Replacing the aortic valve can damage the conduction system and necessitate the implantation of a permanent pacemaker. TAVR was initially associated with a far higher rate of pacemaker implantation than surgical procedures but the difference has shrunk as newer valves such as Medtronic's Evolut R and Edwards Lifesciences' Sapien 3 have come to market.
Evidence on the long-term implications of permanent pacemaker implantation are mixed. A Mayo Clinic study of surgical aortic valve replacement patients linked pacemaker implantation to increased risk of long-term death, but another, albeit smaller analysis, found no effect on mortality.
Researchers have added to the evidence with a paper published online Tuesday in JAMA Network Open. The paper describes an analysis of the outcomes of almost 25,000 patients who underwent surgical aortic valve replacement in Sweden at eight centers that performed cardiac procedures from 1997 to 2018.

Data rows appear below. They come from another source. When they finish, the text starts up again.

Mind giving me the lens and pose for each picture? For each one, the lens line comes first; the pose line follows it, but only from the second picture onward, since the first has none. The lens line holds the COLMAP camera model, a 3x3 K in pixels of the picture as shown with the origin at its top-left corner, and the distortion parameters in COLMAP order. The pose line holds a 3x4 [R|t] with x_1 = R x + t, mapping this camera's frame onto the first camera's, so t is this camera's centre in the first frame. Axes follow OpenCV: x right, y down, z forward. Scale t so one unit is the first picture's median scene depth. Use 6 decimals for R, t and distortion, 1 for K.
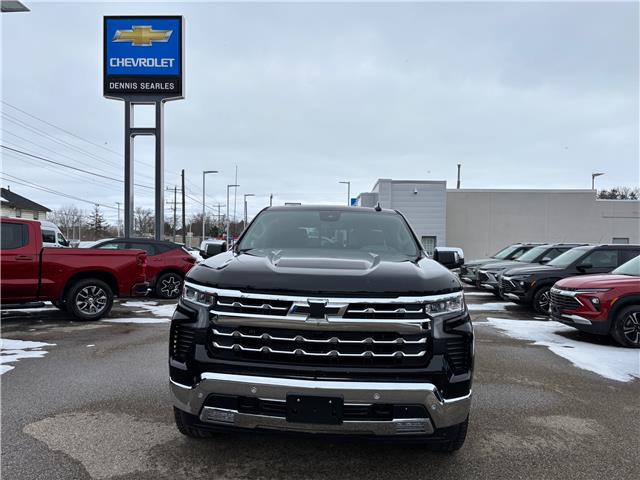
lens RADIAL K [[484.2, 0, 317.9], [0, 484.2, 244.8], [0, 0, 1]] dist [0.060109, -0.066782]
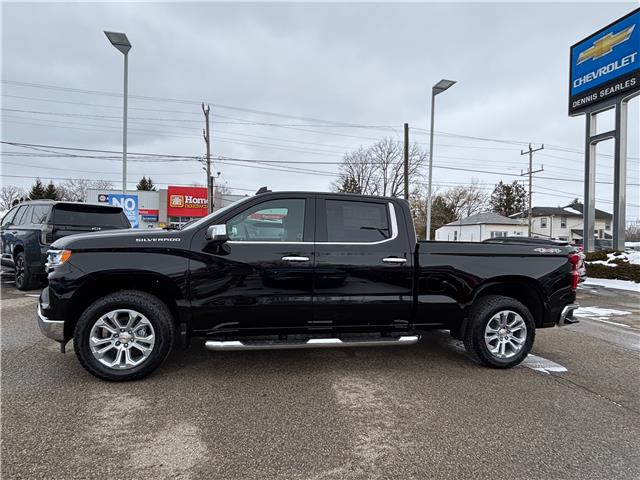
lens RADIAL K [[357.4, 0, 319.8], [0, 357.4, 242.2], [0, 0, 1]] dist [0.000236, 0.003032]
pose [[0.256955, 0.005924, -0.966405, 0.230813], [-0.022339, 0.999750, 0.000188, 0.007080], [0.966165, 0.021540, 0.257024, 0.223776]]
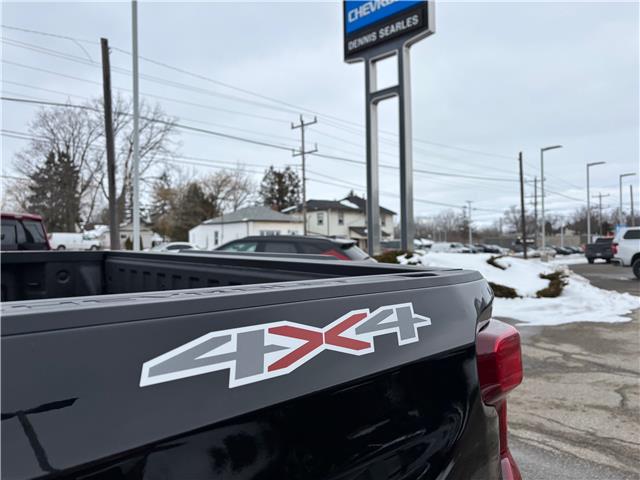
lens RADIAL K [[484.2, 0, 317.9], [0, 484.2, 244.8], [0, 0, 1]] dist [0.060109, -0.066782]
pose [[0.725546, -0.017900, -0.687941, 0.081902], [0.016267, 0.999828, -0.008859, 0.005641], [0.687982, -0.004763, 0.725712, 0.384598]]
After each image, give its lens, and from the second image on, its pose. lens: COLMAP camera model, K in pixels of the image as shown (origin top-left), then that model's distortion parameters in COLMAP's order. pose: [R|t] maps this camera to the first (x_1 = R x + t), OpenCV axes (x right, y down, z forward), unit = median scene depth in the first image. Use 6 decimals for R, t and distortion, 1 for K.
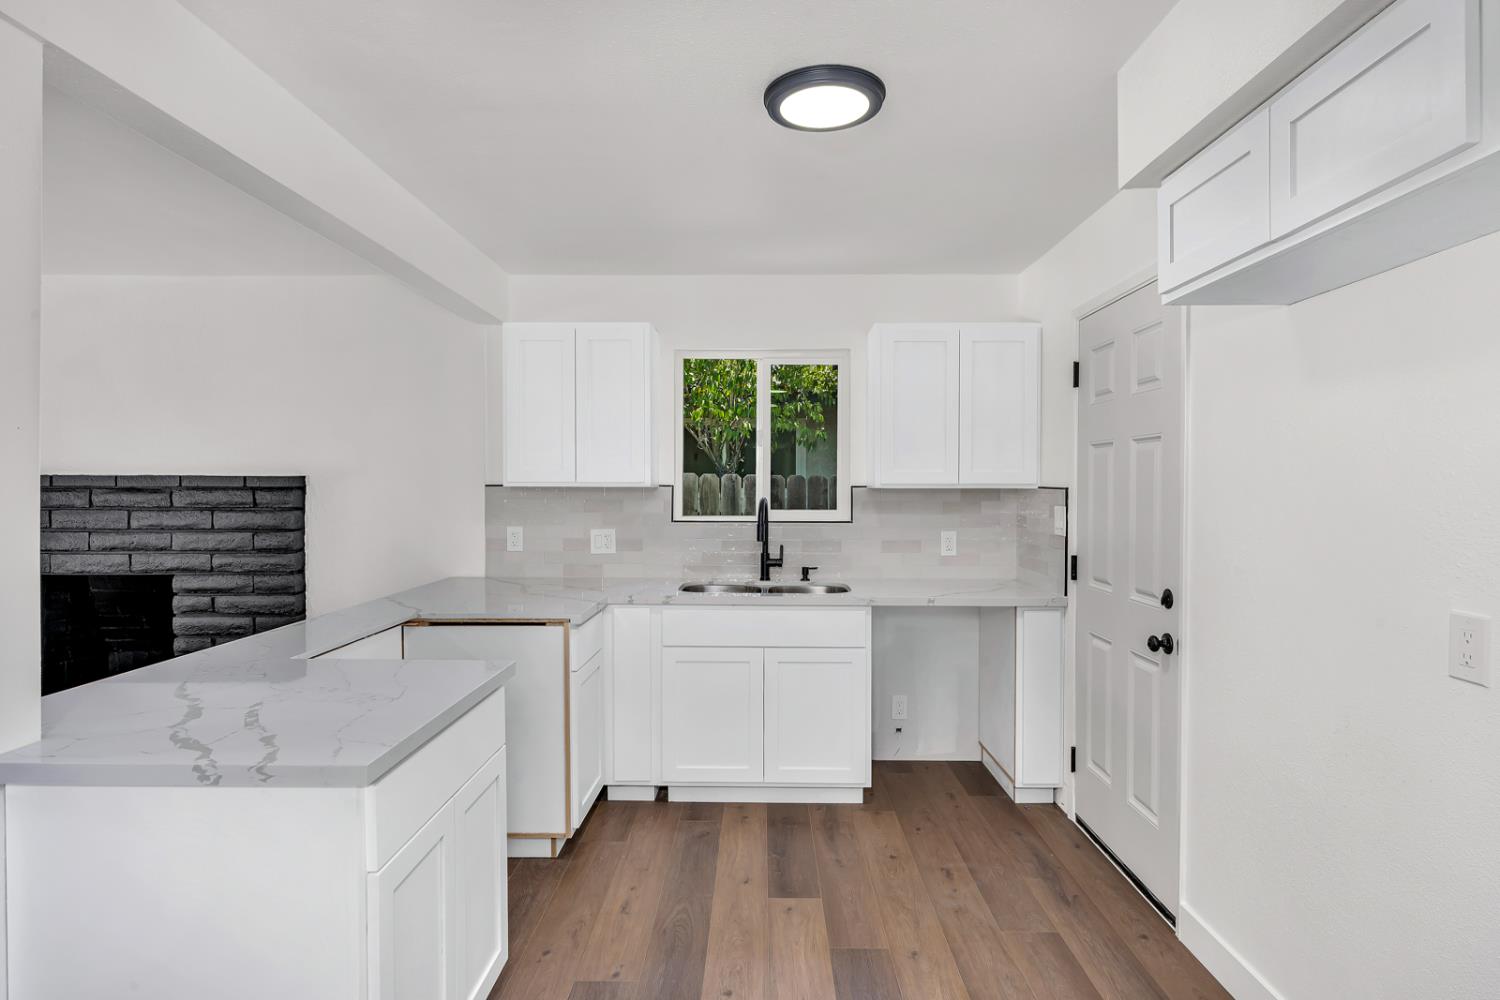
lens RADIAL K [[788.7, 0, 763.7], [0, 788.7, 498.5], [0, 0, 1]] dist [-0.000948, 0.001117]
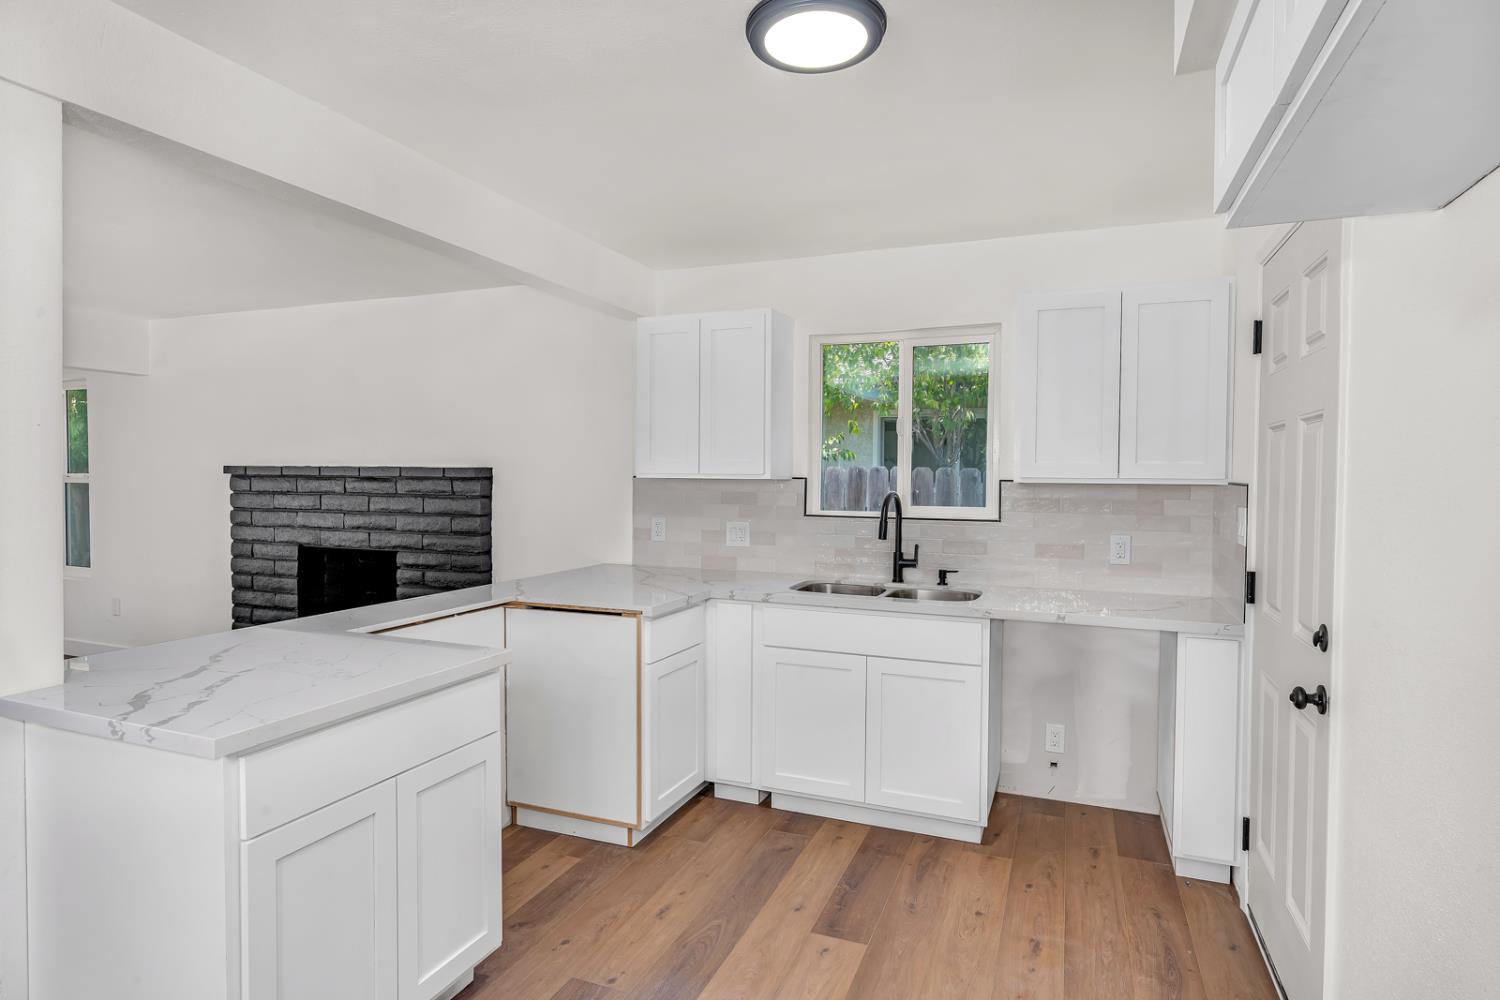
lens RADIAL K [[788.7, 0, 763.7], [0, 788.7, 498.5], [0, 0, 1]] dist [-0.000948, 0.001117]
pose [[0.935981, 0.015175, -0.351724, 0.184660], [-0.012358, 0.999871, 0.010253, -0.000995], [0.351834, -0.005250, 0.936048, 0.092637]]
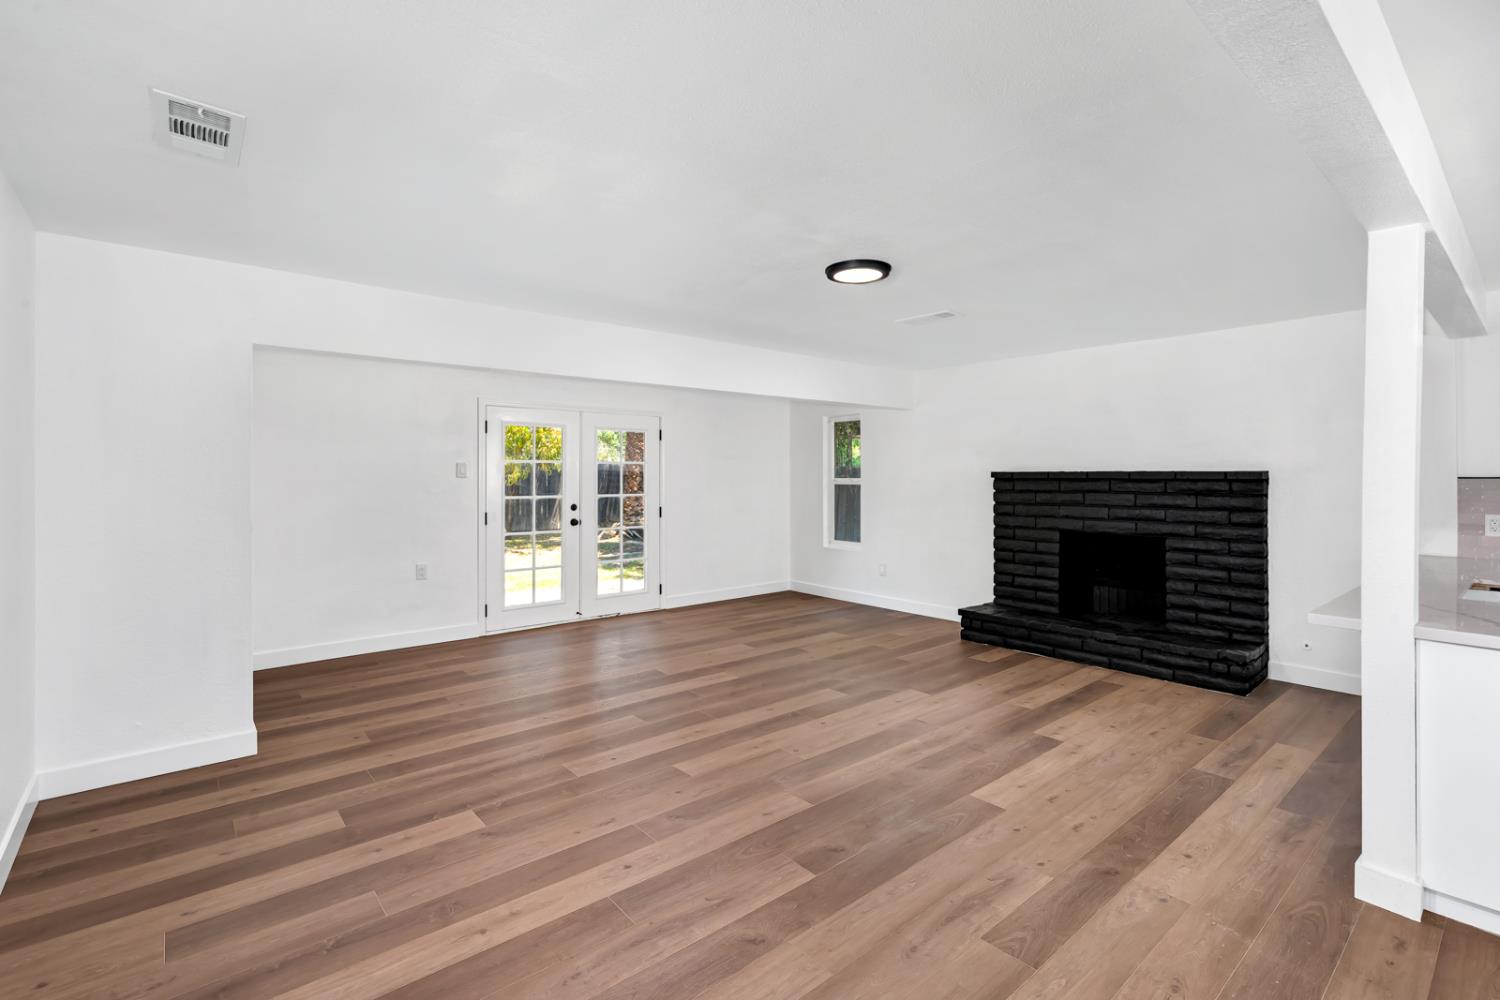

Prior studies "are limited by their small patient numbers, short follow-up times, and single-center designs," wrote the authors, who emphasized that their research is a "nationwide, population-based cohort study to investigate long-term prognosis after primary surgical AVR among patients who underwent postoperative permanent pacemaker implantation."
In the JAMA study, around 3% of patients required a permanent pacemaker within 30 days, a figure that is in line with results from other assessments of surgical procedures and lower than the rate associated with TAVR. Estimated 10- and 20-year survival rates in the pacemaker arm were 52.8% and 18.0%, respectively. The figures are lower than the 57.5% and 19.6% survival rates in the non-pacemaker group.
All-cause mortality was significantly higher in the pacemaker group. The researchers also linked the permanent implantation of a pacemaker to a significant increase in risk of hospitalization with heart failure.
The authors of the paper caution that the "results cannot be directly generalized to patients who underwent transcatheter AVR" but nonetheless think the findings are likely to be valid in TAVR. The applicability of the results to TAVR is important given the trend for surgeons to perform transcatheter procedures on patients who are younger and have lower surgical risk.
"Younger patients have a longer life expectancy; therefore, the association of permanent pacemaker implantation with adverse outcomes becomes more relevant in this patient population. Thus, the risks associated with permanent pacemaker implantation after transcatheter AVR are becoming increasingly important," the authors wrote.
Researchers concluded that their findings further suggest that future studies should investigate how to avoid permanent pacemaker dependency after surgical and transcatheter AVR.